Tropical Storm Laura Bumped To Category 4 Hurricane, Makes Landfall


Andrew Shrew

Houston streets were flooded in the aftermath of Hurricane Harvey. Harvey formed quickly, which is becoming more and more common for storms in the superheated gulf.

Hurricane Laura, once named Tropical Storm Laura, has shifted from a tropical storm to a Category 4 hurricane. Laura has sustained winds near 150 mph and is traveling northwest at 16 mph. The hurricane is expected to downgrade into a tropical storm over the weekend.

“Laura is the strongest hurricane to hit Louisiana (in terms of wind speed) and also the earliest ‘L’ storm on record,” physical scientist Kara Doran with the USGS St. Petersburg Coastal and Marine Science Center said. “Louisiana and Texas are just starting to dig out and see the damages from Laura. A 10-foot storm surge was observed at Lake Calcasieu, Louisiana overnight.”

Hurricane warnings were issued in Texas and Louisiana on Monday. More than 200,000 people in Southern Louisiana and 400,000 people in Texas were placed under a mandatory evacuation order. Due to COVID-19, many shelters were forced to turn away evacuees. Many people have been forced into hotels, rather than typical shelter spots.

“Due to exceeded demand for safe sheltering options from Hurricane Laura, Austin Area shelters hit capacity around 5:30 a.m. this morning,” Governor Greg Abbott said in a press release. “Those seeking shelter from this weather event are welcome to wait at Circuit of the Americas (COTA) to see when more hotel rooms become available. Once confirmed, shelter rooms will be on a first come first served.”

Rising temperatures in the Gulf of Mexico have been the catalyst for larger more destructive hurricanes. The warm temperatures intensify wind speeds, creating more damage when the storm hits land. This causes states to have less time to prepare and evacuate residents living near the coast.

“One thing we’ve seen in particular— with Harvey in 2017, and Florence and Michael in 2018 and now with Laura— is very rapid intensification, wherein the storm strengthens from a tropical storm to major hurricane status in less than a day,” climate scientist Michael Mann said to CNBC. “Such rapid intensification happens over very warm waters like we’ve seen in the tropical Atlantic and Gulf in recent years, and right now large parts of the Gulf are bathtub-level hot.” 
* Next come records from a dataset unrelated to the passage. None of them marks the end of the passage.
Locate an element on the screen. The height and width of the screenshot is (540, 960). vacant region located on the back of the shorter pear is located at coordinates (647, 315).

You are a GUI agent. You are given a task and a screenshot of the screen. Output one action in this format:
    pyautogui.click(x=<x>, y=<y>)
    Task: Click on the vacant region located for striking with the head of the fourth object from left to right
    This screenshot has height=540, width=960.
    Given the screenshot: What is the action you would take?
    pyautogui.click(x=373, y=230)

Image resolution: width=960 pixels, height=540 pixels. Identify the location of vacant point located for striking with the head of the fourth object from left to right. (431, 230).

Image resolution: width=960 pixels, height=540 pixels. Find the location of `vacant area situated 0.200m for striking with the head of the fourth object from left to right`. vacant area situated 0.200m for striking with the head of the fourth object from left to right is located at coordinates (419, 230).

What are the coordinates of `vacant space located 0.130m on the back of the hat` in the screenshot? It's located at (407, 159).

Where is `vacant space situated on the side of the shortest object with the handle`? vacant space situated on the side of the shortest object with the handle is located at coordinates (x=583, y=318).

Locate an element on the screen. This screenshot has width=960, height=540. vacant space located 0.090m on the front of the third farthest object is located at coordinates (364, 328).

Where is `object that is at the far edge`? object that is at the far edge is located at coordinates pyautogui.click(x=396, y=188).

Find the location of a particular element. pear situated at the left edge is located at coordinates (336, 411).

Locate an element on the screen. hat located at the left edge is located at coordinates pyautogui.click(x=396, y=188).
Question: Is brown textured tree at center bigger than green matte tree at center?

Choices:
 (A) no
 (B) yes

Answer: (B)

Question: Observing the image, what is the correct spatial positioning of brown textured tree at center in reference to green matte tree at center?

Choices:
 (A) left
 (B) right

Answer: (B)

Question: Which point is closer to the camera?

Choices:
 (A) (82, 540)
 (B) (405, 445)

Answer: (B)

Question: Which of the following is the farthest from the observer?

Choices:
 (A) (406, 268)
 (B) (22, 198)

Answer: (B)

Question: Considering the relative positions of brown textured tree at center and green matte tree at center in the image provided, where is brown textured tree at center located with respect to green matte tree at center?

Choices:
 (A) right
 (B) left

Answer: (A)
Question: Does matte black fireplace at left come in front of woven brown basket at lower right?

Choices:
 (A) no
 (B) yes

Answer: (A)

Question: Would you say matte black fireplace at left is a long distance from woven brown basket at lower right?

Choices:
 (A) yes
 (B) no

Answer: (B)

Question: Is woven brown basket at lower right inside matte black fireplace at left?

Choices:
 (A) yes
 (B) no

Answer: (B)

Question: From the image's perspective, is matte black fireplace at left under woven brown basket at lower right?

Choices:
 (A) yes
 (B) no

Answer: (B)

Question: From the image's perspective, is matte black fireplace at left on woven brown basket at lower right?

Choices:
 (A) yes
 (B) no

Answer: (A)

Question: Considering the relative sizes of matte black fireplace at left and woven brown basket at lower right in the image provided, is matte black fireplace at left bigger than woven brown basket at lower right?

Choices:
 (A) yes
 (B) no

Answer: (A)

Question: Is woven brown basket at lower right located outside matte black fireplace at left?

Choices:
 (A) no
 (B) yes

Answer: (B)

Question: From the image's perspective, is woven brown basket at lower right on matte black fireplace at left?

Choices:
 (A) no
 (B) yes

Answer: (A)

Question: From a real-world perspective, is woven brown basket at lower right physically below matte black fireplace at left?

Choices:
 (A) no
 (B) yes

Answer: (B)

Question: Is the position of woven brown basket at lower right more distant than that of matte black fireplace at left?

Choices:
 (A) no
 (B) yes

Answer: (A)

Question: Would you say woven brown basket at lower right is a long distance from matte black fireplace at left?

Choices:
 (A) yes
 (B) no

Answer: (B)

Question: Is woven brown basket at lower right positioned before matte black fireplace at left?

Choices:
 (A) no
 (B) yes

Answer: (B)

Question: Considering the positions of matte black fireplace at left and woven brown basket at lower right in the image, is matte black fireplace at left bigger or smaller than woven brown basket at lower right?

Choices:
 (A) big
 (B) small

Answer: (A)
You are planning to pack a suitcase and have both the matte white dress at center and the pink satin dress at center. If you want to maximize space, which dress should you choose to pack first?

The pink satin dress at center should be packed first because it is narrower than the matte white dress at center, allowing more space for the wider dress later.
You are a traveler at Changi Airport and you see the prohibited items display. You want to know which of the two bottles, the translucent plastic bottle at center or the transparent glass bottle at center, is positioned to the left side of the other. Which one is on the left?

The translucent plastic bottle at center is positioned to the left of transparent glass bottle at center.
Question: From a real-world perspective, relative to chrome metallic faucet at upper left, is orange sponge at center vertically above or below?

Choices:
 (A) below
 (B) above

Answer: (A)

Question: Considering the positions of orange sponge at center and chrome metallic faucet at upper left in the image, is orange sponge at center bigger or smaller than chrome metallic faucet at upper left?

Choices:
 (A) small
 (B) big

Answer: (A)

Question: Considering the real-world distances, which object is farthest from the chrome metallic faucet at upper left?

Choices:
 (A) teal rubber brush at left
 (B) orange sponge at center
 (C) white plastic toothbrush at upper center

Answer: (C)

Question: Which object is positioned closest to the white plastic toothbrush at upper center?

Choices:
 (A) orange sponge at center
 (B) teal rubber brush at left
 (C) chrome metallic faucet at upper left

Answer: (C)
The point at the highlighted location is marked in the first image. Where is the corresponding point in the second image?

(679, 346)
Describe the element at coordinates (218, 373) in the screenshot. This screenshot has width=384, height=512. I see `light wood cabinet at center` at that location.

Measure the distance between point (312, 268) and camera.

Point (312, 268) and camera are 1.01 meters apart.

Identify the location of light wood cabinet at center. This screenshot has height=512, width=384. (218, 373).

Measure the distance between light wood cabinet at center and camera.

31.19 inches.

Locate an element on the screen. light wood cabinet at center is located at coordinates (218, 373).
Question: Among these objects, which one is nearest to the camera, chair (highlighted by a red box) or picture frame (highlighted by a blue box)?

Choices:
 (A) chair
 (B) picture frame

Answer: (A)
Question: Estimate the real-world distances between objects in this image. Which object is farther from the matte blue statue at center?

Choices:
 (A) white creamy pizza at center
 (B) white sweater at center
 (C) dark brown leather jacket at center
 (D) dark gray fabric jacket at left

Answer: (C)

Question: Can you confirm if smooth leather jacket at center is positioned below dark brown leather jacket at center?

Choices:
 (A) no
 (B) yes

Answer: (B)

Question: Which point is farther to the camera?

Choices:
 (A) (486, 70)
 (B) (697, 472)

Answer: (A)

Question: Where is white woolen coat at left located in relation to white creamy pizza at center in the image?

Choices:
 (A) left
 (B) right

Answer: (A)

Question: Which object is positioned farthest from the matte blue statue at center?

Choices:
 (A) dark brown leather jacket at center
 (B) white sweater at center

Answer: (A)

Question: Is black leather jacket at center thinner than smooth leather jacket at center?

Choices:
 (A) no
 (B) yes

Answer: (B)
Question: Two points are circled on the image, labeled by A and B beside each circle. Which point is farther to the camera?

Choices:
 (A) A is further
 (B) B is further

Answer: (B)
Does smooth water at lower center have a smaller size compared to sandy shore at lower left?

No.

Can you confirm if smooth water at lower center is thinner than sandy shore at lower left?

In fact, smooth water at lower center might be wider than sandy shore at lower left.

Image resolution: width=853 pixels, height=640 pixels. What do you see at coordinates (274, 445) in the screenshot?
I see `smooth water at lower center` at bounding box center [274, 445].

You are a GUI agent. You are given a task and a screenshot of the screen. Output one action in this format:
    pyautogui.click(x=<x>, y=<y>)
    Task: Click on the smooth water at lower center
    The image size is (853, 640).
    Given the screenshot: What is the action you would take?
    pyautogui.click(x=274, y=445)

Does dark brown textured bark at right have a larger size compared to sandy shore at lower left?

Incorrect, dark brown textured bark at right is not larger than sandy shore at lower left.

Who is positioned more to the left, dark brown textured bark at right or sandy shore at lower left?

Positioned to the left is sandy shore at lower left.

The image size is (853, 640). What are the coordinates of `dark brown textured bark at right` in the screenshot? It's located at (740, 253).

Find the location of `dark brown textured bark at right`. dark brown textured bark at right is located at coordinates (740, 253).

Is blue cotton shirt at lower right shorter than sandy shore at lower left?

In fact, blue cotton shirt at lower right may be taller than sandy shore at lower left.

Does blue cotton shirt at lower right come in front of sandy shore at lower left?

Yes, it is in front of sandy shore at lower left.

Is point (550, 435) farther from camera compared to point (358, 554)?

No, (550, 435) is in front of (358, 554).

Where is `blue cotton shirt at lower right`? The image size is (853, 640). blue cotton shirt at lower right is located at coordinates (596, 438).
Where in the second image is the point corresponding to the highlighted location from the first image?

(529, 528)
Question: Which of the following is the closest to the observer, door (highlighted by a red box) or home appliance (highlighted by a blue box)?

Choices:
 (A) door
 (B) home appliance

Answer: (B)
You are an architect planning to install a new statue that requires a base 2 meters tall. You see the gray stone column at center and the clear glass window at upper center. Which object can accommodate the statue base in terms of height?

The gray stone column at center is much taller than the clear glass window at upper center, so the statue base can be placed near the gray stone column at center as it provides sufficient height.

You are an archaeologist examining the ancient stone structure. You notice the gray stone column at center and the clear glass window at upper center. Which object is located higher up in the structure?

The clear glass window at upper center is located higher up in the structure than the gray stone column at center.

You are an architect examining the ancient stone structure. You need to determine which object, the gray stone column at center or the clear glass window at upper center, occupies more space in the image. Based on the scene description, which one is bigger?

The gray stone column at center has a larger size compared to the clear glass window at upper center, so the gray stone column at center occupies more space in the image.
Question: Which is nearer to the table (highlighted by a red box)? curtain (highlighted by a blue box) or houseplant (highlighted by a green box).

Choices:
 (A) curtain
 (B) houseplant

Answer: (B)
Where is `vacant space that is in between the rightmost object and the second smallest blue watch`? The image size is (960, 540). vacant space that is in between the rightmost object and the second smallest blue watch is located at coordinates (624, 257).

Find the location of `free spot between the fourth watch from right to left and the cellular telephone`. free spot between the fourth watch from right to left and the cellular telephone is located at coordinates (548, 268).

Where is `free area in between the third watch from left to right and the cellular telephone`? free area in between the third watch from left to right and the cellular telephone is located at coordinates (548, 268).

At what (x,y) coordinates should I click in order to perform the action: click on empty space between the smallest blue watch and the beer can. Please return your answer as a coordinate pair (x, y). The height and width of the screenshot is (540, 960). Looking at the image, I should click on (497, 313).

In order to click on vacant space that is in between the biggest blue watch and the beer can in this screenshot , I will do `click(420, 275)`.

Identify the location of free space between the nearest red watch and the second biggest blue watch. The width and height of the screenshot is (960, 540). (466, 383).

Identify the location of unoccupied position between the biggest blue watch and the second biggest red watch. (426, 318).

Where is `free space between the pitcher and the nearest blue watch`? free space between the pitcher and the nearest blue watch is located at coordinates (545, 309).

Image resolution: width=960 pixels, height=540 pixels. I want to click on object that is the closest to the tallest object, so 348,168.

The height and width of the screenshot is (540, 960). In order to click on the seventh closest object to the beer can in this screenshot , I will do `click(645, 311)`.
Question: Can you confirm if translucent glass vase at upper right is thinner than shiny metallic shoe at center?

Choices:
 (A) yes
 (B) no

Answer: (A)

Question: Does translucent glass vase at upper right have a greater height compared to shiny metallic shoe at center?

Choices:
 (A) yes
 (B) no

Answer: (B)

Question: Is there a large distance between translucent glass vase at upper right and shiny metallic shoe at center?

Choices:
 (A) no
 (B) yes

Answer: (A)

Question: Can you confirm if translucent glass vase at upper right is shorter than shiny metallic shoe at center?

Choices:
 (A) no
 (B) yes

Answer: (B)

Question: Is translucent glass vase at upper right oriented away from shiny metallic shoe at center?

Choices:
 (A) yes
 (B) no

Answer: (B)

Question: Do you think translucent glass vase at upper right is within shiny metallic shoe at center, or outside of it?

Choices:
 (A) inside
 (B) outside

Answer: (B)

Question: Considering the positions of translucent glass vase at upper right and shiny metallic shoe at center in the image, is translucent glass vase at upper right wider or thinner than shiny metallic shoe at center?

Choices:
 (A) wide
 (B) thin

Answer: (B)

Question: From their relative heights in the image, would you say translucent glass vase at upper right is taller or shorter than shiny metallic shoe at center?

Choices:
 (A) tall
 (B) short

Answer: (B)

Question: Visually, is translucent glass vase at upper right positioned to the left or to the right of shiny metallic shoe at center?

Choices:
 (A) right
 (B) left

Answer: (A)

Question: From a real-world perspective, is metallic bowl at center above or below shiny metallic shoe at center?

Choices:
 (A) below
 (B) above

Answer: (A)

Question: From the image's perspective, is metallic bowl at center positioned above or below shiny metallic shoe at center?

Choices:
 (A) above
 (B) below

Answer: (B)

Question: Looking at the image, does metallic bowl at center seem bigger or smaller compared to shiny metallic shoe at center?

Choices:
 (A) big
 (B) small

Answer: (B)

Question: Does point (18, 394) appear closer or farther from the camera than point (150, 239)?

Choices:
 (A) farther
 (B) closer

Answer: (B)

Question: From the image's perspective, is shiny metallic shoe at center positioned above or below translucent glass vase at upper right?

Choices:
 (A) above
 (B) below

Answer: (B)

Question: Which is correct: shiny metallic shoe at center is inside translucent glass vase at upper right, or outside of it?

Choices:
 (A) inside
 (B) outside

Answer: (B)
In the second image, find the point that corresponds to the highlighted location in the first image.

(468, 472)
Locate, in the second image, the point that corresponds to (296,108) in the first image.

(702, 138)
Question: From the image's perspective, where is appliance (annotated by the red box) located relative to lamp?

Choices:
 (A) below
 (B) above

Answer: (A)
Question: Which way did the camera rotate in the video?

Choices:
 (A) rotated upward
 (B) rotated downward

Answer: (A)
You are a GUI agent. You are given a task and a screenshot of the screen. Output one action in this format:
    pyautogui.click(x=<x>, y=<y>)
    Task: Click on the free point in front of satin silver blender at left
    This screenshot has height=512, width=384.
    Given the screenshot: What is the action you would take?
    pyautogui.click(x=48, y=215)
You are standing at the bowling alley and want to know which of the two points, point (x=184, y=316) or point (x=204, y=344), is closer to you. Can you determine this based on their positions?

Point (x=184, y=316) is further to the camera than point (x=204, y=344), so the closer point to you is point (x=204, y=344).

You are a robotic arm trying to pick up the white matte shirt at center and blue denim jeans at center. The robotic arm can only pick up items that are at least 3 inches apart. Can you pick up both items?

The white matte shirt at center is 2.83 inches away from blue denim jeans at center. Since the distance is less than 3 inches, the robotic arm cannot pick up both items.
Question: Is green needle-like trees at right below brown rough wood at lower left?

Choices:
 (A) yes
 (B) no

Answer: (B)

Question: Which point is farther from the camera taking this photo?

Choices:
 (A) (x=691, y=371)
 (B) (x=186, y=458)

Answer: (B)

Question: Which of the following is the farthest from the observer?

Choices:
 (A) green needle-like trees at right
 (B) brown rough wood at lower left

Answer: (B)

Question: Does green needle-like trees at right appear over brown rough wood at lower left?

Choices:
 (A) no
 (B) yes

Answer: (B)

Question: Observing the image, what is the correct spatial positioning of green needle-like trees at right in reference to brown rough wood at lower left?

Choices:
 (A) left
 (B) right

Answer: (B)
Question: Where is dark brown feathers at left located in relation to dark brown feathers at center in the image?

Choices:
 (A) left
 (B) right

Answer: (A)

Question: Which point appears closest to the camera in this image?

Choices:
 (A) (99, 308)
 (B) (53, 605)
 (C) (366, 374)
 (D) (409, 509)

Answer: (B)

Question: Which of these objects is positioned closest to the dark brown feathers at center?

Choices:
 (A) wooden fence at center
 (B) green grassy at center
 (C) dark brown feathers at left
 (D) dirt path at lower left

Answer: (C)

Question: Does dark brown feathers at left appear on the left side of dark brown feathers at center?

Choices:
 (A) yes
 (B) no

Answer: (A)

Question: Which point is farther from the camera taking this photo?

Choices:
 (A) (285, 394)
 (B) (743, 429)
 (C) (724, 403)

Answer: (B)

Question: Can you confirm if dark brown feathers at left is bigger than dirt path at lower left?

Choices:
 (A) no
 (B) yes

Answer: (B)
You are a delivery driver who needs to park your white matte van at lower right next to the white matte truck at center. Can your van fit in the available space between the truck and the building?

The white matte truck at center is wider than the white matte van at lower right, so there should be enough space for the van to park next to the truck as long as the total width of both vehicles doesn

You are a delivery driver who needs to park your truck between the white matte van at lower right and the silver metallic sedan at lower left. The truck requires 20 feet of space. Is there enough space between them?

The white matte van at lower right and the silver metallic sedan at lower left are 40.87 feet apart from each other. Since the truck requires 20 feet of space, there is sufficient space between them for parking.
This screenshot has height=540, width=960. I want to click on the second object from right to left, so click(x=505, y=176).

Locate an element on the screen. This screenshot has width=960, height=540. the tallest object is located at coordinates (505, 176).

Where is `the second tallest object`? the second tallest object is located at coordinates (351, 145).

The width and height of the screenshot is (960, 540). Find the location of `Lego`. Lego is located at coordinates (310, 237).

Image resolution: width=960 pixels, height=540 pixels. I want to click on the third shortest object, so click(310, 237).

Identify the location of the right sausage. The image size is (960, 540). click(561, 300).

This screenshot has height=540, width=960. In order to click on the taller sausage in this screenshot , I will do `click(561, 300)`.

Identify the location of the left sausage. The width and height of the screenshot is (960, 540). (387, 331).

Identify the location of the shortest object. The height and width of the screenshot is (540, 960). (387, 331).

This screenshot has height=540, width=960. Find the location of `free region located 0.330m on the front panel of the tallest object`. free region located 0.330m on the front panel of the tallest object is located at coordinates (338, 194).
Taylor Therwhanger, a teacher at Timpson Elementary School, located in the Houston area said that her school district had called off school for the day. Her family is currently safe at home but are taking safety precautions. She expects the storm to last over the weekend.

“We’re getting hit pretty hard,” Ms. Therwhanger said. “We’re fortunate enough to have a roof over our heads and food to last us through the week. My mother-in-law’s neighborhood is currently under flood watch so we’re being safe and having her stay with us.” 

Hurricane Laura hit Texas and Louisiana on Thursday, Aug. 27 with intense flooding from four to eight inches. Tornadoes are expected to be generated over Louisiana, Texas, and Mississippi. The National Weather Service has predicted that power outages will last weeks to possibly months. Mr. Abbott has ordered more than 70 members within the Texas Army, Air National Guards, and Texas State Guard to respond to emergencies when needed.